“We’re supporting it because it is so hi-tech that a lot of commercial financial institutions are a little bit uncomfortable. Part of the role IFC plays is to say well we’ve seen this elsewhere in the world, we’ve done it elsewhere in the world, we’d like to do it here,” the IFC Southern Africa division’s senior manager Saleem Karimjee told CNBC Africa.
“I don’t think we will find ourselves in the backbone power infrastructure in South Africa, which is coal-based power, they don’t need IFC, but on this cutting edge stuff they do. It fits very nicely into another strategic area for us, which is climate change.”
The International Finance Corporation (IFC) has carried out advisory services projects worth 65 million dollars and managed 126 projects valued at 217 million dollars.
The financial institution now plans to invest further in Africa and has placed a major focus on solar power projects, particularly in South Africa.
“Two big areas that we’ve been active in in the last fiscal year – renewable energy under the governments RE IPP programme. It was a record year for us in South Africa and a good two thirds of the 400 million that we did was for concentrated solar power projects and wind power projects. The other third a little bit in the financial markets space and a fair bit in the agricultural space,” Karimjee explained.
The Renewable Energy Independent Power Producer (RE IPP) procurement programme has been designed to contribute towards a target of 3,725 megawatts, and towards socio-economic and environmentally sustainable growth.
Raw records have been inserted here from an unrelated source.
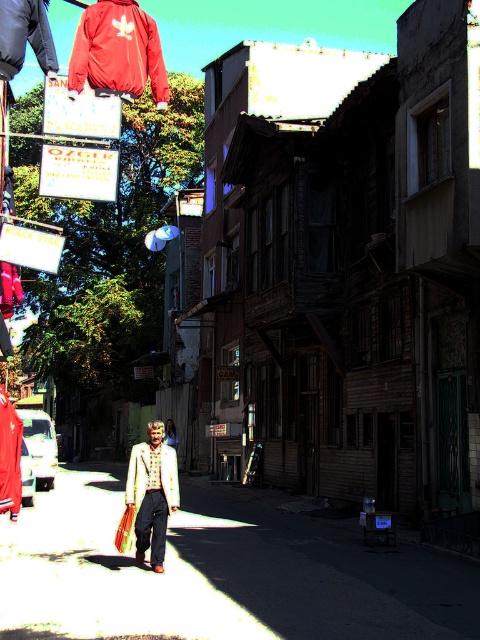
You are a photographer trying to capture both the white textured jacket at center and the matte beige dress at center in a single frame. Given their sizes, which one should you focus on to ensure both fit in the photo without cropping?

Since the white textured jacket at center is smaller than the matte beige dress at center, you should focus on the matte beige dress at center to ensure both fit in the photo without cropping.

You are standing at the point with coordinates point (x=130, y=490) and want to walk to the point with coordinates point (x=67, y=522). Which direction should you face to walk straight towards your destination?

You should face north because point (x=67, y=522) is behind point (x=130, y=490).

You are a delivery person trying to navigate through the street. You see the matte brown wooden alley at center and the matte red jacket at upper left. Which object is bigger in size?

The matte brown wooden alley at center has a larger size compared to the matte red jacket at upper left, so the matte brown wooden alley at center is bigger.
While the IFC hopes to continue its support of the RE IPP programme in South Africa, it also plans to commit a further 5.3 billion dollars to Africa investments, specifically targeting infrastructure and agricultural sector projects.
“We have a bifurcated approach. Agribusiness is a priority, for our direct business, it’s usually larger scale corporates. We continue to do almost half our business with financial institutions and that is how we try to support smaller businesses, including small agribusiness,” said Karimjee.
He insisted that this endeavour does make good business sense but added that it may be too soon to assess any possible outcomes.
“In a way it’s too early to tell in terms of Africa’s agricultural revolution. We’ve been at it for two years and we’re starting to see good performance. If the rest of our experience is anything to go by in non-agricultural activities, we’re going to have a great ride in agribusiness as well in Africa.”